Le médiateur de dettes demandait la taxation de l’état de frais et honoraires qu’il avait joint à un rapport annuel. Le tribunal du travail a taxé cet état, mais en réduisant le montant revendiqué par le médiateur de dettes.

En effet, une annotation manuscrite apposée sur l’état a révélé que le tribunal avait rejeté la somme comptabilisée par le médiateur au titre des frais de correspondance ordinaire au motif qu’aucune justification ne figurait dans le rapport en question.

L’article 4.1 de l’arrêté royal du 18 décembre 1998 établissant les règles et tarifs relatifs à la fixation des honoraires, des émoluments et des frais du médiateur de dettes permet au médiateur de dettes de réclamer un forfait de 11,82 euros (montant applicable au 1er janvier 2013) par courrier ordinaire.

Le médiateur a formé appel contre cette décision.

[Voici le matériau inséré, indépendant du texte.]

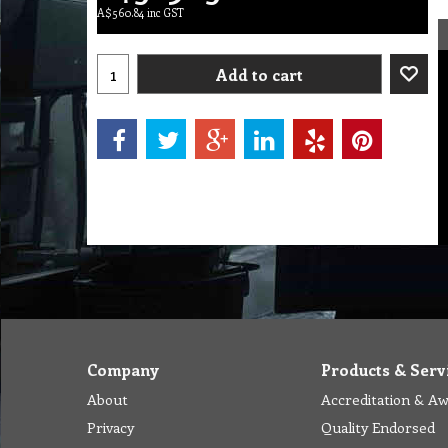
A$
560.84
inc GST
Add to cart
Company
Products & Serv
About
Accreditation & A
Privacy
Quality Endorsed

La cour du travail déclare son appel recevable, même si l’article 1675/19, §3 du Code judiciaire prévoit que les décisions relatives aux demandes de taxation de frais et honoraires qui ne s’intègrent pas dans un jugement homologuant un plan de règlement amiable ou arrêtant un plan de règlement judiciaire ne sont susceptibles ni d’opposition ni d’appel.

Pour la cour, il s’agit en effet d’un appel-nullité.

«L’appel-nullité restaure un droit d’appel, pourtant interdit par la loi, lorsque la décision est atteinte d’un vice grave.»

La Cour de cassation avalise le concept d’appel-nullité en matière d’exécution provisoire lorsque la décision querellée a été rendue en violation des droits de la défense (cass., 1er avril 2004, Pas., 2004, I, p. 557).

Le respect des droits de la défense englobe le principe du contradictoire.

Le droit à un procès équitable emporte notamment le respect du caractère contradictoire de la procédure.

Chaque partie doit en principe avoir la faculté non seulement de faire connaître les éléments qui sont nécessaires à sa défense et au succès de ses prétentions, mais aussi de prendre connaissance et de discuter toute pièce ou observation présentée au juge en vue d’influencer la décision du tribunal.

Le juge doit respecter lui-même le principe du contradictoire (A. Fettweis, «le rôle actif du juge balisé par le principe dispositif et le respect des droits de la défense», in Au-delà de la loi? Actualités et évolutions des principes généraux du droit, Anthémis, 2006, p. 153-154).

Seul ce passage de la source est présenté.